### Estratto della pagina
=-=-=-=-=

Come leggono gli utenti sul Web? si è chiesto nell’articolo omonimo Jakob Nielsen e la risposta è inequivocabile: essi fanno qualcosa che richiama vagamente la lettura, ma, in pratica, «non leggono». V’è anche un risvolto neurologico in tutto questo e qui il tono si fa ancora più inquietante. Appurato che i nostri cervelli vengono riconfigurati dalla frequentazione di Internet, negli ultimi mesi sono stati pubblicati gli studi di Uri Nitzan dell’Università di Tel Aviv, che ha rilevato una serie di casi di psicosi legati alla comunicazione mediata dal computer, con Facebook indiziato numero uno.

=-=-=-=-=

Riscrivi per favore in forma più breve il paragrafo dell'estratto della pagina qui sopra che inizia con «Come leggono gli utenti sul Web?», conservandone i fatti principali.

(Dati memorizzati)

=-=-=-=-=

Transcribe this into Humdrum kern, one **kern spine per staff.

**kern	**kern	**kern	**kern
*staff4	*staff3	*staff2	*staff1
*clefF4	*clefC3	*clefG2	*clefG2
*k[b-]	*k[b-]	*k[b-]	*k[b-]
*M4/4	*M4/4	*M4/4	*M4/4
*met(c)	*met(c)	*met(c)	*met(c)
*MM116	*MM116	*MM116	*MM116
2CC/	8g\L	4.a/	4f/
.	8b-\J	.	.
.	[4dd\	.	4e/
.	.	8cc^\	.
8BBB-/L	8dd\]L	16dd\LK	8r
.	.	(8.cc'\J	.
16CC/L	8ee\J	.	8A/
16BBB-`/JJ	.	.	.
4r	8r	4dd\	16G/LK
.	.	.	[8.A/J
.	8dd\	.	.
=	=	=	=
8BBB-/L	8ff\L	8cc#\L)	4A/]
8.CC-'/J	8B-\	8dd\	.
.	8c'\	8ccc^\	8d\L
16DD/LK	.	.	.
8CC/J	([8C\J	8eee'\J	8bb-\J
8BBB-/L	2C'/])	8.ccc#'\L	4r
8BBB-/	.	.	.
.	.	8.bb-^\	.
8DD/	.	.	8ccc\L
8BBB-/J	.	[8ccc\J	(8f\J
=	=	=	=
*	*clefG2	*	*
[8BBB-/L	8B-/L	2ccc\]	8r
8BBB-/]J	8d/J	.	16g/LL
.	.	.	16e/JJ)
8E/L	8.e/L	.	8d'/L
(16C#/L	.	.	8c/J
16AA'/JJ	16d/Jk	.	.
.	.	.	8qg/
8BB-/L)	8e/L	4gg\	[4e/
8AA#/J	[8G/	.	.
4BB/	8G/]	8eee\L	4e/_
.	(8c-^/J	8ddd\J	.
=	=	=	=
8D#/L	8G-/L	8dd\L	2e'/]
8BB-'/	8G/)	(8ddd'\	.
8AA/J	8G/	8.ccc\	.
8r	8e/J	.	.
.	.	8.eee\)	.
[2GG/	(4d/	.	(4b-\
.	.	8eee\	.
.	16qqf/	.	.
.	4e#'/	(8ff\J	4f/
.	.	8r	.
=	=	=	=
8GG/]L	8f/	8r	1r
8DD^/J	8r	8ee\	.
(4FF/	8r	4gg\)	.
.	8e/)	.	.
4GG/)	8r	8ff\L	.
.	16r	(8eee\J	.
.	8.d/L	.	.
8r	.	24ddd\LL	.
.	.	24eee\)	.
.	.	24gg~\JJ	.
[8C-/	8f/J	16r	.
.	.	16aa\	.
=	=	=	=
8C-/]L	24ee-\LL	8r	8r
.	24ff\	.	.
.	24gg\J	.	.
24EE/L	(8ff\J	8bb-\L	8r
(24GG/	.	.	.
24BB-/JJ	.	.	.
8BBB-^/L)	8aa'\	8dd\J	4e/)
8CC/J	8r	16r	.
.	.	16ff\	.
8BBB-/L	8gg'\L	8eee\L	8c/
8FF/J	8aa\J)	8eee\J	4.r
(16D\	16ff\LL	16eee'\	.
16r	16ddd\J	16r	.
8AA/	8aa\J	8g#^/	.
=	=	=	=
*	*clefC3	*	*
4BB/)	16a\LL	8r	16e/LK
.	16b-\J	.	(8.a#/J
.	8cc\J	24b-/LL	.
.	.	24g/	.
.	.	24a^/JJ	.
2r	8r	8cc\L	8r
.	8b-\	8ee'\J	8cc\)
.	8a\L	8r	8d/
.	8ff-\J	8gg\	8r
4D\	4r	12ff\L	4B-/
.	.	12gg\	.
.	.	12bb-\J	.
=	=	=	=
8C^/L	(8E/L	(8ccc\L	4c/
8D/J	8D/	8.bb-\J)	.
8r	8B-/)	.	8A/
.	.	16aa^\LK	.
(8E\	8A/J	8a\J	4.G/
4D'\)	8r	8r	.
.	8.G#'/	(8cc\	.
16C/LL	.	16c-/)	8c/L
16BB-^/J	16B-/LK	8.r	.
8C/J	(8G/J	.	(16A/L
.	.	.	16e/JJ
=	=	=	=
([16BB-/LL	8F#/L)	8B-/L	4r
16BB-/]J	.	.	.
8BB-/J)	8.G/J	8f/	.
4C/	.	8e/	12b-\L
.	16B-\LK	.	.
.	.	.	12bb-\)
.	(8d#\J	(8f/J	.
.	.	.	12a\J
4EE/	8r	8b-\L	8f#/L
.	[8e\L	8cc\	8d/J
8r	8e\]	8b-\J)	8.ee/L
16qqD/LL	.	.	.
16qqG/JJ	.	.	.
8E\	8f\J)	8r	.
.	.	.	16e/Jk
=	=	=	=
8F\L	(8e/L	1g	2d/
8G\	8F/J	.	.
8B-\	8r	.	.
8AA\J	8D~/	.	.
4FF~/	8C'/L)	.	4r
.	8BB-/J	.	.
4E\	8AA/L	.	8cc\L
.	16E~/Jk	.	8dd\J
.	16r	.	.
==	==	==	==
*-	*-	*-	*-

=-=-=-=-=

### Soluzione
Nel suo articolo su come gli utenti leggono sul Web, Jakob Nielsen conclude che in realtà «non leggono»: fanno qualcosa che solo vagamente somiglia alla lettura. C'è anche un aspetto neurologico ancora più inquietante. Poiché la frequentazione di Internet riconfigura il cervello, negli ultimi mesi Uri Nitzan dell'Università di Tel Aviv ha pubblicato studi su casi di psicosi legati alla comunicazione mediata dal computer, con Facebook come principale indiziato.